Thursday, May 13, 2021

La Llorona takes a raw, personal look at U.S.-Mexico relations

Playwright Kathleen Anderson Culebro (second from right) fields questions from the audience following the Feb. 8 performance of La Llorona at Bishop Arts Theatre Center. She is joined by actors (left to right) Janae Hatchett, Coy Rubalcaba, Nicole Romero, and Nolan Spinks. (Photo: David Wilfong / NDG)

By David Wilfong, NDG Contributing Writer

The Bishop Arts Theatre Center took a turn toward the south with its production of La Llorona, a story taking place in Mexico City. It is a small and intimate production consisting of only four characters, a young couple from Distrito Federal, and another from the U.S. as they arrive to work on the corporate expansion.

The story takes place against the backdrop of the early days of the North American Free Trade Agreement (NAFTA), a time in which market uncertainty led to high unemployment in Mexico. Needing to make ends meet, Carlos (portrayed by Coy Rubalcaba) and Irma (Nicole Romero) rent their family home out to the American couple; Jeffrey (Nolan Spinks) and Liz (Janae Hatchett).

The two couples, though from different worlds, share a lot in common as both are expecting their first child when the play begins. Both couples are enduring a rough transition, and both find themselves in uncharted — and sometimes uncomfortable — living arrangements. As the play progresses, the twists and turns pile on, and the outcome is anything but expected.

Following the Friday performance, playwright Kathleen Anderson Culebro joined the actors onstage to discuss her work.

“I think as a country we tend to take care of our own too much; to the exclusion of everyone else,” Culebro said.

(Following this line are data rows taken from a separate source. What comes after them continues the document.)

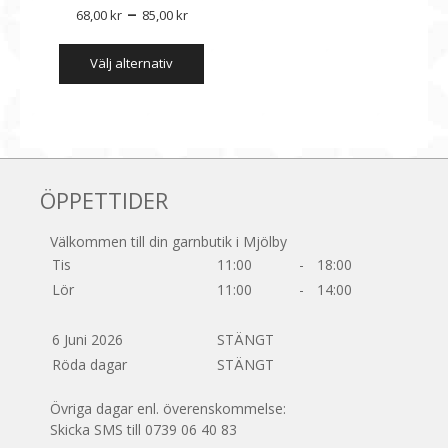
Prisintervall:
–
68,00
kr
85,00
kr
68,00 kr
Den
välj alternativ
till
här
produkten
85,00 kr
har
flera
varianter.
De
olika
ÖPPETTIDER
alternativen
kan
Välkommen till din garnbutik i Mjölby
väljas
Tis
11:00
-
18:00
på
Lör
11:00
-
14:00
produktsidan
6 Juni 2026
STÄNGT
Röda dagar
STÄNGT
Övriga dagar enl. överenskommelse:
Skicka SMS till 0739 06 40 83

The corporate expansion hearkens back to the things she saw in Mexico when NAFTA first arrived.

“I remember Taco Bell taking out an ad in the newspaper, and I thought it was really funny,” Culebro said (the fictitious chain in the play is Taco Tower).

Romero gives a standout performance as Irma, with her best acting taking place between her lines. For anyone having been a houseguest in Mexico, the subtle eccentricities of a Latina host are authentic and spot-on. To which she later shrugged and explained off by saying,” I’m a Latina.”

La Llorona contains some dark subject matter and might be a bit heavy for younger audiences. The play continues through Feb. 24 at the Bishop Arts Theatre Center (215 S. Tyler St. in Oak Cliff).